═════ Exercise data ═════
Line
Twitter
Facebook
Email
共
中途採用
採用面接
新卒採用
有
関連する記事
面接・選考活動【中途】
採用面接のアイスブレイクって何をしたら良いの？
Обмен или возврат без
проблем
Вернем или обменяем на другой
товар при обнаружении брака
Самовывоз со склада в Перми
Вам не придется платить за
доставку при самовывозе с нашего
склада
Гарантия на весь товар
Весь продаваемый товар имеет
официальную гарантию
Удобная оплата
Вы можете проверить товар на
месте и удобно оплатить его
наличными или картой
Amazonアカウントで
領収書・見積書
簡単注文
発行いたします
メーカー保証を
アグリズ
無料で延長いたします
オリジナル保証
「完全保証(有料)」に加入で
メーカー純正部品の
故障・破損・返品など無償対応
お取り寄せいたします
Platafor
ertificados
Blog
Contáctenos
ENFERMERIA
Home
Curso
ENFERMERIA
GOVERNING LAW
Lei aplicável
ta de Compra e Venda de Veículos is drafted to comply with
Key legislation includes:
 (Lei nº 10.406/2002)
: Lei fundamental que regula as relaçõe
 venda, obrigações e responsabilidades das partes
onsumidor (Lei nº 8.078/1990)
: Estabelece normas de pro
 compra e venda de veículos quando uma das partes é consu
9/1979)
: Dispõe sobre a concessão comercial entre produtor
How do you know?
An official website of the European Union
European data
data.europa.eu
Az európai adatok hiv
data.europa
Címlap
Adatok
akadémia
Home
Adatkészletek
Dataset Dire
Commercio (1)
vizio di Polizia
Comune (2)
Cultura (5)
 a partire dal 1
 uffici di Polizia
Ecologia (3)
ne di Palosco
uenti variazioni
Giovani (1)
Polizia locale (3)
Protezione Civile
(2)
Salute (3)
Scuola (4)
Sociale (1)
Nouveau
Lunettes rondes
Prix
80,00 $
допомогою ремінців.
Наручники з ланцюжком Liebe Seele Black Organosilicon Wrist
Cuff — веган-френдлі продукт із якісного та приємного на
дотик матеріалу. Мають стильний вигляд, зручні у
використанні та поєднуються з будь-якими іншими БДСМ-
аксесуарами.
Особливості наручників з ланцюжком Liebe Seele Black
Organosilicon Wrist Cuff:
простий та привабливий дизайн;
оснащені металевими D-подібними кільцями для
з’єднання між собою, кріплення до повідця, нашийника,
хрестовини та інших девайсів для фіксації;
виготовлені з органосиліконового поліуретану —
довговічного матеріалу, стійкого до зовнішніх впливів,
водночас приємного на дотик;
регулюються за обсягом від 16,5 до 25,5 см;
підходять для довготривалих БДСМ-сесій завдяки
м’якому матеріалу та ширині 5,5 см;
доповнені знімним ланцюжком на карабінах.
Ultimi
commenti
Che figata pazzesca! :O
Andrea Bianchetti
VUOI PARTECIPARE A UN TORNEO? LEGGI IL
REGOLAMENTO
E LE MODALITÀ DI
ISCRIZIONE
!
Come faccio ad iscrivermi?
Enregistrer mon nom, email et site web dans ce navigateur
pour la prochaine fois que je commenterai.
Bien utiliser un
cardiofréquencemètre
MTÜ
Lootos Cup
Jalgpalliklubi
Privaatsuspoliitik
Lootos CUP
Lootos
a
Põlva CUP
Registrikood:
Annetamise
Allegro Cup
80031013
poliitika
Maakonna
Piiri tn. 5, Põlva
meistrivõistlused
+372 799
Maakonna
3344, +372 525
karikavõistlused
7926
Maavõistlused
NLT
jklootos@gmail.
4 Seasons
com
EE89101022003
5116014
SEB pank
═════
Task objective: An exact written copy of every entry is the required answer.

Completed task:
Line
Twitter
Facebook
Email
共
中途採用
採用面接
新卒採用
有
関連する記事
面接・選考活動【中途】
採用面接のアイスブレイクって何をしたら良いの？
Обмен или возврат без
проблем
Вернем или обменяем на другой
товар при обнаружении брака
Самовывоз со склада в Перми
Вам не придется платить за
доставку при самовывозе с нашего
склада
Гарантия на весь товар
Весь продаваемый товар имеет
официальную гарантию
Удобная оплата
Вы можете проверить товар на
месте и удобно оплатить его
наличными или картой
Amazonアカウントで
領収書・見積書
簡単注文
発行いたします
メーカー保証を
アグリズ
無料で延長いたします
オリジナル保証
「完全保証(有料)」に加入で
メーカー純正部品の
故障・破損・返品など無償対応
お取り寄せいたします
Platafor
ertificados
Blog
Contáctenos
ENFERMERIA
Home
Curso
ENFERMERIA
GOVERNING LAW
Lei aplicável
ta de Compra e Venda de Veículos is drafted to comply with
Key legislation includes:
 (Lei nº 10.406/2002)
: Lei fundamental que regula as relaçõe
 venda, obrigações e responsabilidades das partes
onsumidor (Lei nº 8.078/1990)
: Estabelece normas de pro
 compra e venda de veículos quando uma das partes é consu
9/1979)
: Dispõe sobre a concessão comercial entre produtor
How do you know?
An official website of the European Union
European data
data.europa.eu
Az európai adatok hiv
data.europa
Címlap
Adatok
akadémia
Home
Adatkészletek
Dataset Dire
Commercio (1)
vizio di Polizia
Comune (2)
Cultura (5)
 a partire dal 1
 uffici di Polizia
Ecologia (3)
ne di Palosco
uenti variazioni
Giovani (1)
Polizia locale (3)
Protezione Civile
(2)
Salute (3)
Scuola (4)
Sociale (1)
Nouveau
Lunettes rondes
Prix
80,00 $
допомогою ремінців.
Наручники з ланцюжком Liebe Seele Black Organosilicon Wrist
Cuff — веган-френдлі продукт із якісного та приємного на
дотик матеріалу. Мають стильний вигляд, зручні у
використанні та поєднуються з будь-якими іншими БДСМ-
аксесуарами.
Особливості наручників з ланцюжком Liebe Seele Black
Organosilicon Wrist Cuff:
простий та привабливий дизайн;
оснащені металевими D-подібними кільцями для
з’єднання між собою, кріплення до повідця, нашийника,
хрестовини та інших девайсів для фіксації;
виготовлені з органосиліконового поліуретану —
довговічного матеріалу, стійкого до зовнішніх впливів,
водночас приємного на дотик;
регулюються за обсягом від 16,5 до 25,5 см;
підходять для довготривалих БДСМ-сесій завдяки
м’якому матеріалу та ширині 5,5 см;
доповнені знімним ланцюжком на карабінах.
Ultimi
commenti
Che figata pazzesca! :O
Andrea Bianchetti
VUOI PARTECIPARE A UN TORNEO? LEGGI IL
REGOLAMENTO
E LE MODALITÀ DI
ISCRIZIONE
!
Come faccio ad iscrivermi?
Enregistrer mon nom, email et site web dans ce navigateur
pour la prochaine fois que je commenterai.
Bien utiliser un
cardiofréquencemètre
MTÜ
Lootos Cup
Jalgpalliklubi
Privaatsuspoliitik
Lootos CUP
Lootos
a
Põlva CUP
Registrikood:
Annetamise
Allegro Cup
80031013
poliitika
Maakonna
Piiri tn. 5, Põlva
meistrivõistlused
+372 799
Maakonna
3344, +372 525
karikavõistlused
7926
Maavõistlused
NLT
jklootos@gmail.
4 Seasons
com
EE89101022003
5116014
SEB pank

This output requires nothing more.